Ivanti addressed a critical remote code execution vulnerability, tracked as CVE-2023-41724 (CVSS score of 9.6), impacting Standalone Sentry solution. An unauthenticated attacker can exploit this vulnerability to execute arbitrary commands on the underlying operating system of the appliance within the same physical or logical network. “An unauthenticated threat actor can execute arbitrary commands on the underlying operating system of the appliance within the same physical or logical network.” reads the advisory. This vulnerability affects all supported versions 9.17.0, 9.18.0, and 9.19.0. Older versions are also impacted. The company urge customers to install the available versions 9.17.1, 9.18.1, and 9.19.1, which address the issue.

 

Stalkerware usage surging, despite data privacy concerns

Stalkerware has reached “pandemic proportions,” according to Kaspersky, which documented a total of 31,031 people affected by the intrusive software in 2023 – up almost six percent on the prior year.

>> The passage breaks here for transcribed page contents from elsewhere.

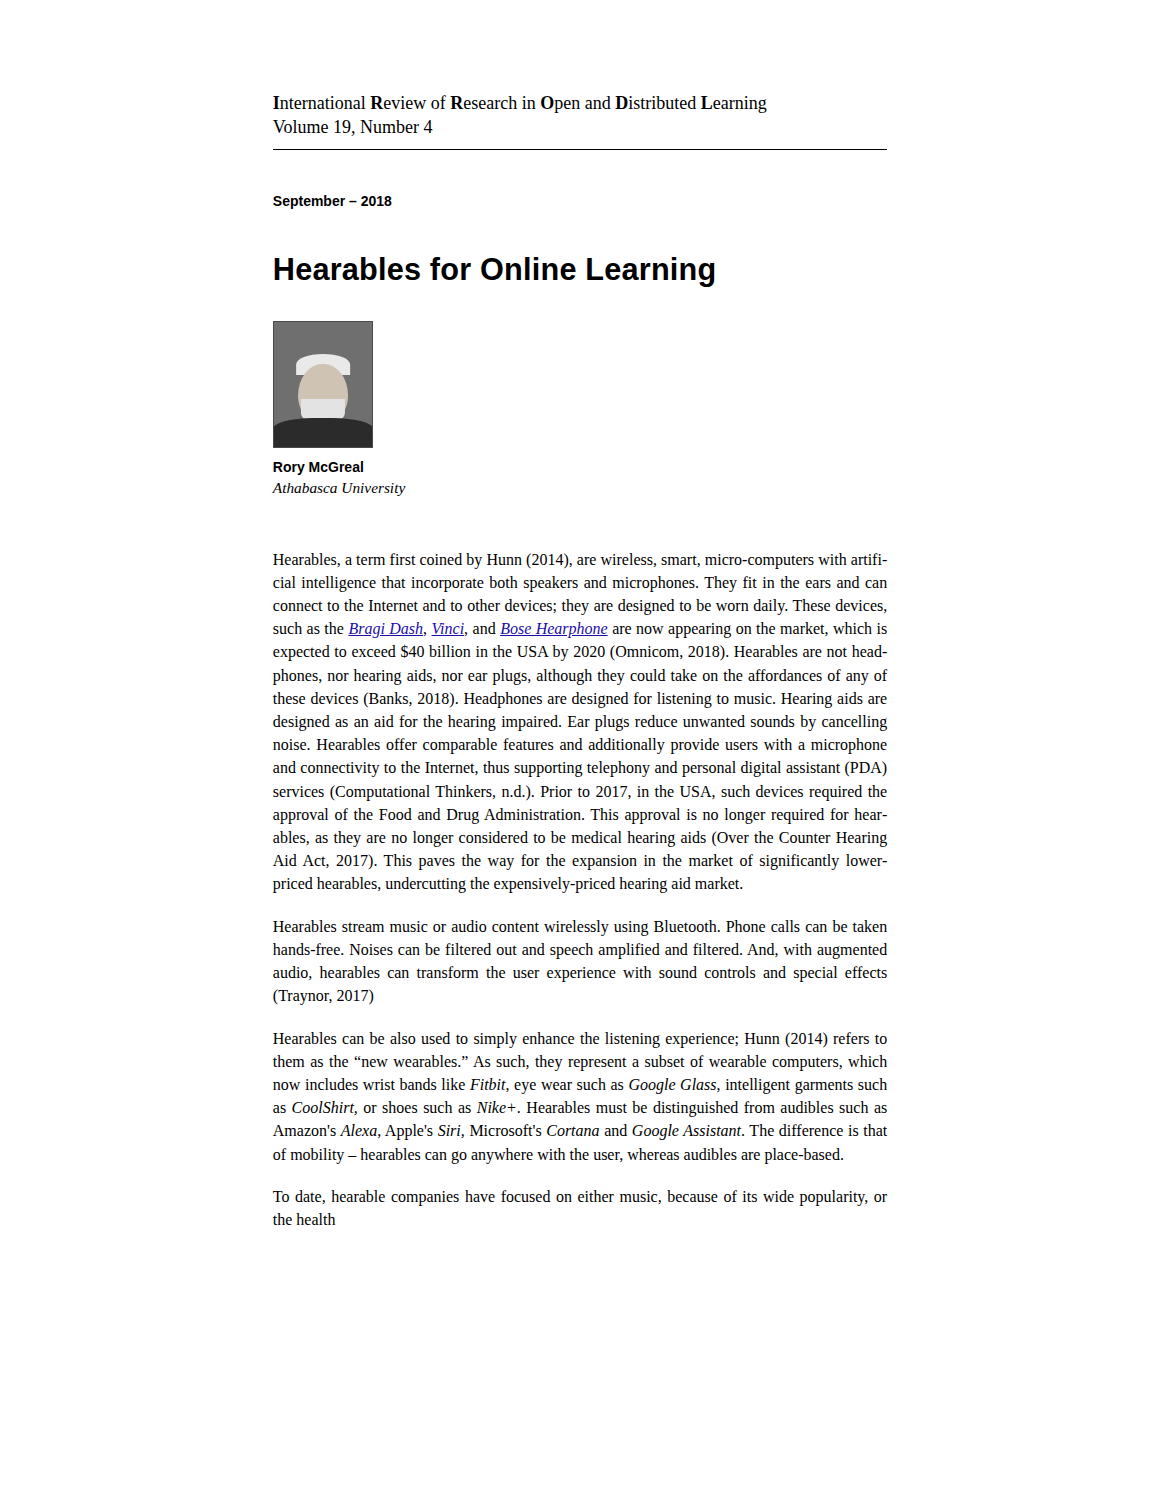International Review of Research in Open and Distributed Learning
Volume 19, Number 4
September – 2018
Hearables for Online Learning
Rory McGreal
Athabasca University
Hearables, a term first coined by Hunn (2014), are wireless, smart, micro-computers with artificial intelligence that incorporate both speakers and microphones. They fit in the ears and can connect to the Internet and to other devices; they are designed to be worn daily. These devices, such as the Bragi Dash, Vinci, and Bose Hearphone are now appearing on the market, which is expected to exceed $40 billion in the USA by 2020 (Omnicom, 2018). Hearables are not headphones, nor hearing aids, nor ear plugs, although they could take on the affordances of any of these devices (Banks, 2018). Headphones are designed for listening to music. Hearing aids are designed as an aid for the hearing impaired. Ear plugs reduce unwanted sounds by cancelling noise. Hearables offer comparable features and additionally provide users with a microphone and connectivity to the Internet, thus supporting telephony and personal digital assistant (PDA) services (Computational Thinkers, n.d.). Prior to 2017, in the USA, such devices required the approval of the Food and Drug Administration. This approval is no longer required for hearables, as they are no longer considered to be medical hearing aids (Over the Counter Hearing Aid Act, 2017). This paves the way for the expansion in the market of significantly lower-priced hearables, undercutting the expensively-priced hearing aid market.
Hearables stream music or audio content wirelessly using Bluetooth. Phone calls can be taken hands-free. Noises can be filtered out and speech amplified and filtered. And, with augmented audio, hearables can transform the user experience with sound controls and special effects (Traynor, 2017)
Hearables can be also used to simply enhance the listening experience; Hunn (2014) refers to them as the “new wearables.” As such, they represent a subset of wearable computers, which now includes wrist bands like Fitbit, eye wear such as Google Glass, intelligent garments such as CoolShirt, or shoes such as Nike+. Hearables must be distinguished from audibles such as Amazon's Alexa, Apple's Siri, Microsoft's Cortana and Google Assistant. The difference is that of mobility – hearables can go anywhere with the user, whereas audibles are place-based.
To date, hearable companies have focused on either music, because of its wide popularity, or the health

The security shop detected 2,645 unique cases of stalkerware in Europe last year, with the three most affected countries being Germany (577), France (332) and the United Kingdom (271). In North America, 77 percent of all instances were in the United States, according to the annual State of Stalkerware report. Of the 1,049 affected individuals, 779 were American and 250 Canadian. Perhaps unsurprisingly, Russia (9,890), Brazil (4,186) and India (2,492) were the top three countries for stalkerware, and these three have held this dubious distinction since 2019.